(Data Opens)
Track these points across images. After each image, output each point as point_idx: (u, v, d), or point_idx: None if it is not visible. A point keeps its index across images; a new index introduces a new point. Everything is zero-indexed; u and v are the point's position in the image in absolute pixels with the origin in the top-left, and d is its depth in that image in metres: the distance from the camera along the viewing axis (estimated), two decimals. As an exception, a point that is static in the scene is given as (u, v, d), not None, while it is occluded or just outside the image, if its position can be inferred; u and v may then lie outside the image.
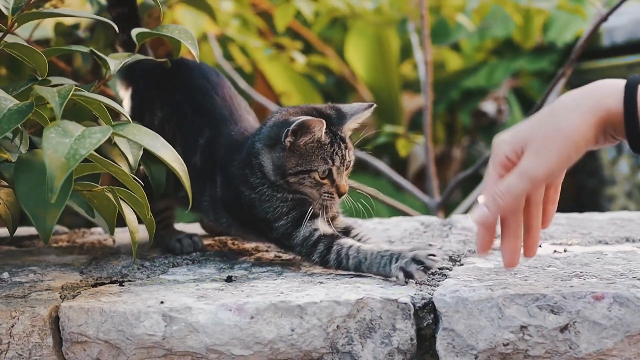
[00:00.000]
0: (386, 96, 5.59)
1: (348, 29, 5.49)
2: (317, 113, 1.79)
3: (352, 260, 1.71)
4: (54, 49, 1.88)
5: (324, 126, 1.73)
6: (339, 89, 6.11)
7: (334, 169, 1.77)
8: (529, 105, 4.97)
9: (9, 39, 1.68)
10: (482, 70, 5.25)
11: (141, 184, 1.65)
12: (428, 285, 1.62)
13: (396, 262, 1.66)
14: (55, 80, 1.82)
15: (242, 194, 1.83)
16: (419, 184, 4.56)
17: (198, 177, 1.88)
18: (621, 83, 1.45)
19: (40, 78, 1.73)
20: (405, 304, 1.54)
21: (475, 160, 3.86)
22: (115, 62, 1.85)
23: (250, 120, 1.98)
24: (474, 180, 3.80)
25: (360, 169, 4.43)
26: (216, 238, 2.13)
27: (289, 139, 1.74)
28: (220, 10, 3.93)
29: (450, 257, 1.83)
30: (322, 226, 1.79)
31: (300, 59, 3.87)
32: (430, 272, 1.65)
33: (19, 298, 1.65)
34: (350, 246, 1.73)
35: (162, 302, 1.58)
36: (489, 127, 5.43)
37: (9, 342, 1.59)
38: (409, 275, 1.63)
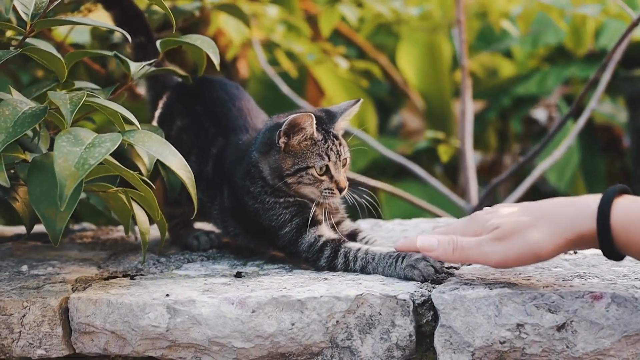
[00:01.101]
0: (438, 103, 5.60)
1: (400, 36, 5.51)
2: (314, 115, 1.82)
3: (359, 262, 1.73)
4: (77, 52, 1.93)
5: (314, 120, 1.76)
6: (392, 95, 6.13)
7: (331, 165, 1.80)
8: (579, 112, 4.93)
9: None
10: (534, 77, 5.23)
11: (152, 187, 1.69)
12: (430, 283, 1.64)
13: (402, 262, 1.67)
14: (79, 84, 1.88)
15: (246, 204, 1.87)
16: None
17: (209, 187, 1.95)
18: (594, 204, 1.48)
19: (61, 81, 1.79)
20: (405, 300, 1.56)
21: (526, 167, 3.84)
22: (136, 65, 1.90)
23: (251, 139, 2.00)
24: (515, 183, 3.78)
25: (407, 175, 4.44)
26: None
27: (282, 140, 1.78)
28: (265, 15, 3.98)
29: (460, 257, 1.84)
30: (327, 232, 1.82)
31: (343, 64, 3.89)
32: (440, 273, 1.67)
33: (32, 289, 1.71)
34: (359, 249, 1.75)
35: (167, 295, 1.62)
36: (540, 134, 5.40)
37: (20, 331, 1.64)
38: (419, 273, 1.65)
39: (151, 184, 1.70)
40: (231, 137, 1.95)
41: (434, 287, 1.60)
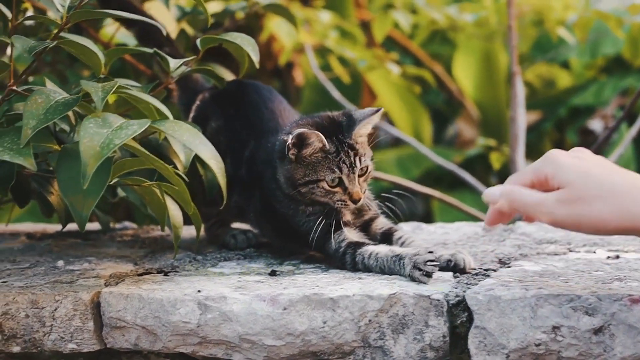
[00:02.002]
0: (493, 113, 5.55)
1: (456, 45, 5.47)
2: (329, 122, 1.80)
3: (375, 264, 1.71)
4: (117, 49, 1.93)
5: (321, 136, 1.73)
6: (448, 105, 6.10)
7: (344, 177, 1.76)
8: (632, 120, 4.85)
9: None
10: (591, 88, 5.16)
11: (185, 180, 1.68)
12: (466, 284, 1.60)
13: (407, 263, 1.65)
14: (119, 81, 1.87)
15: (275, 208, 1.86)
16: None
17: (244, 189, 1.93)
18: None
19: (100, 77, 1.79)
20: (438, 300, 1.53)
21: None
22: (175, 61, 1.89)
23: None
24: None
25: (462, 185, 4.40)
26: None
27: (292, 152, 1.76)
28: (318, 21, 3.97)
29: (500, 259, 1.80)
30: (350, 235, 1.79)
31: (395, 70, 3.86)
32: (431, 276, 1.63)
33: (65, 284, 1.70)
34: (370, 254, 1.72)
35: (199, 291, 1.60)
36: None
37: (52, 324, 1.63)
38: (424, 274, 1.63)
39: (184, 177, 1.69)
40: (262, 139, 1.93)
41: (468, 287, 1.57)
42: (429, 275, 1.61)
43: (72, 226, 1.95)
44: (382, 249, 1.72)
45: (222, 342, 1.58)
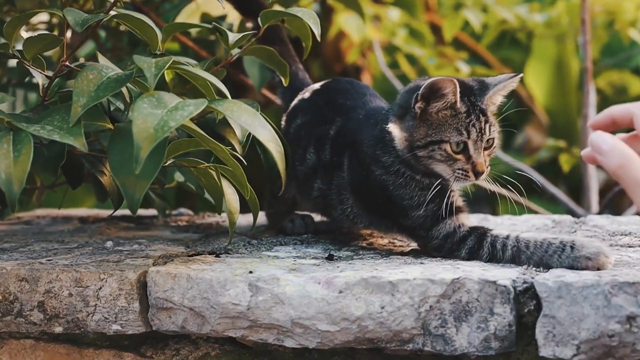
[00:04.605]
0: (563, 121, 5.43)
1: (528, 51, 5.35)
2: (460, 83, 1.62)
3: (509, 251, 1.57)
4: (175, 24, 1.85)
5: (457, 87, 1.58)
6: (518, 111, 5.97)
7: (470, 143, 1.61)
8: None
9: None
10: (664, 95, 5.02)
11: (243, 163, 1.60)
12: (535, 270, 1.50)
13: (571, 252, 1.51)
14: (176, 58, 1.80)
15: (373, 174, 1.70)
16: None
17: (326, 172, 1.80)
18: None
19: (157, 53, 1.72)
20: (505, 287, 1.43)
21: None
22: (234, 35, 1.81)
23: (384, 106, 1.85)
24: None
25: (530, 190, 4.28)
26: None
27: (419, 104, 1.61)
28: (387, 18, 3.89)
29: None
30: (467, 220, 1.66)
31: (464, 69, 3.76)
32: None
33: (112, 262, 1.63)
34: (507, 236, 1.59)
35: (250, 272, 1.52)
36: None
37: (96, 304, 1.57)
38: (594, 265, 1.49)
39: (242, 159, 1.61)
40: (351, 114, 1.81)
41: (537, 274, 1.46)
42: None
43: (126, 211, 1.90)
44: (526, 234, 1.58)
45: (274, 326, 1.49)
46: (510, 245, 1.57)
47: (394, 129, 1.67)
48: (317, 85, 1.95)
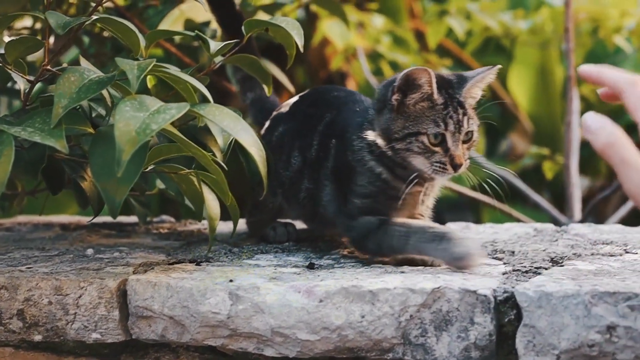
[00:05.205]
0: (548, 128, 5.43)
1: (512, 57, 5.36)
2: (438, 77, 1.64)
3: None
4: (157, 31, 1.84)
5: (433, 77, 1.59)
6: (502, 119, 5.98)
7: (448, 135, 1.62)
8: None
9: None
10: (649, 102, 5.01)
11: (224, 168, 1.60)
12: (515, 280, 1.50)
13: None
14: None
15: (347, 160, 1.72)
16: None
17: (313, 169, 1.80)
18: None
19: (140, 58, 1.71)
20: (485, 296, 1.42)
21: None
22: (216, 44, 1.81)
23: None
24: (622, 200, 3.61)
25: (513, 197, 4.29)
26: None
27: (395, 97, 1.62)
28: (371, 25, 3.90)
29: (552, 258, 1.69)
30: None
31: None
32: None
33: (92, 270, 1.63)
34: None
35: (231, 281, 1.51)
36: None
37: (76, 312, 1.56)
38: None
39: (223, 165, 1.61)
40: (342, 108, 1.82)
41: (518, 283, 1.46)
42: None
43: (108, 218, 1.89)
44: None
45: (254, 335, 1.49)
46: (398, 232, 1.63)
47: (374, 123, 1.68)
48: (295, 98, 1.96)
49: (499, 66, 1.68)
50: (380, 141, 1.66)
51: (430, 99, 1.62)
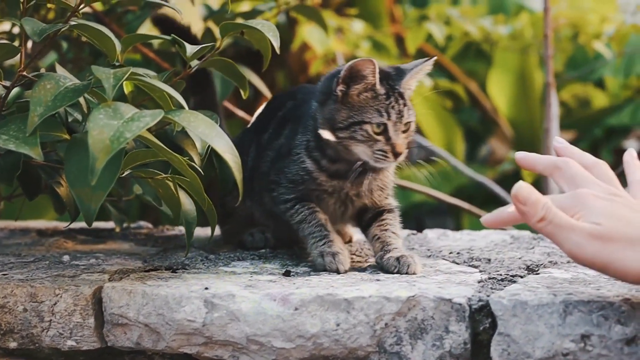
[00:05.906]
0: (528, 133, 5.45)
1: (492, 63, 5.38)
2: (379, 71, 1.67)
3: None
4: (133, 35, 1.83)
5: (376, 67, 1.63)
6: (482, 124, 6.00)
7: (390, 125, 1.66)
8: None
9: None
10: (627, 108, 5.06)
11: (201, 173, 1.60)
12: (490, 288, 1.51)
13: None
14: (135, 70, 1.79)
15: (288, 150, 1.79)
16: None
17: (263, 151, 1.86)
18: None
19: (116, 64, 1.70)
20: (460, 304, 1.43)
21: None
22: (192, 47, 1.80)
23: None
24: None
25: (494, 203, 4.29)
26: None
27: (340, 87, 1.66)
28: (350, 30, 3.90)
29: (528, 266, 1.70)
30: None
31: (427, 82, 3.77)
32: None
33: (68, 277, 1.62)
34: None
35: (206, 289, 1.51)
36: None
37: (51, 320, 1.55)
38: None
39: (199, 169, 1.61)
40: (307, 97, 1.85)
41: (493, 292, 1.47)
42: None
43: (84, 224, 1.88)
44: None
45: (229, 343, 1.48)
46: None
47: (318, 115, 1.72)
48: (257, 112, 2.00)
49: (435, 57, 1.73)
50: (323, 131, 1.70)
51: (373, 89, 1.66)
(Data Closes)
*Exercise goal*. Using the data above, set down each line from the line with "34: (350, 246, 1.73)" to the line with "41: (434, 287, 1.60)" exactly, both ends included, and leave the pictures behind. Nothing else belongs.

*Response to this task*.
34: (350, 246, 1.73)
35: (162, 302, 1.58)
36: (489, 127, 5.43)
37: (9, 342, 1.59)
38: (409, 275, 1.63)
[00:01.101]
0: (438, 103, 5.60)
1: (400, 36, 5.51)
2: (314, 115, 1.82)
3: (359, 262, 1.73)
4: (77, 52, 1.93)
5: (314, 120, 1.76)
6: (392, 95, 6.13)
7: (331, 165, 1.80)
8: (579, 112, 4.93)
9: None
10: (534, 77, 5.23)
11: (152, 187, 1.69)
12: (430, 283, 1.64)
13: (402, 262, 1.67)
14: (79, 84, 1.88)
15: (246, 204, 1.87)
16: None
17: (209, 187, 1.95)
18: (594, 204, 1.48)
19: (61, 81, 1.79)
20: (405, 300, 1.56)
21: (526, 167, 3.84)
22: (136, 65, 1.90)
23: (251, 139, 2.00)
24: (515, 183, 3.78)
25: (407, 175, 4.44)
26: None
27: (282, 140, 1.78)
28: (265, 15, 3.98)
29: (460, 257, 1.84)
30: (327, 232, 1.82)
31: (343, 64, 3.89)
32: (440, 273, 1.67)
33: (32, 289, 1.71)
34: (359, 249, 1.75)
35: (167, 295, 1.62)
36: (540, 134, 5.40)
37: (20, 331, 1.64)
38: (419, 273, 1.65)
39: (151, 184, 1.70)
40: (231, 137, 1.95)
41: (434, 287, 1.60)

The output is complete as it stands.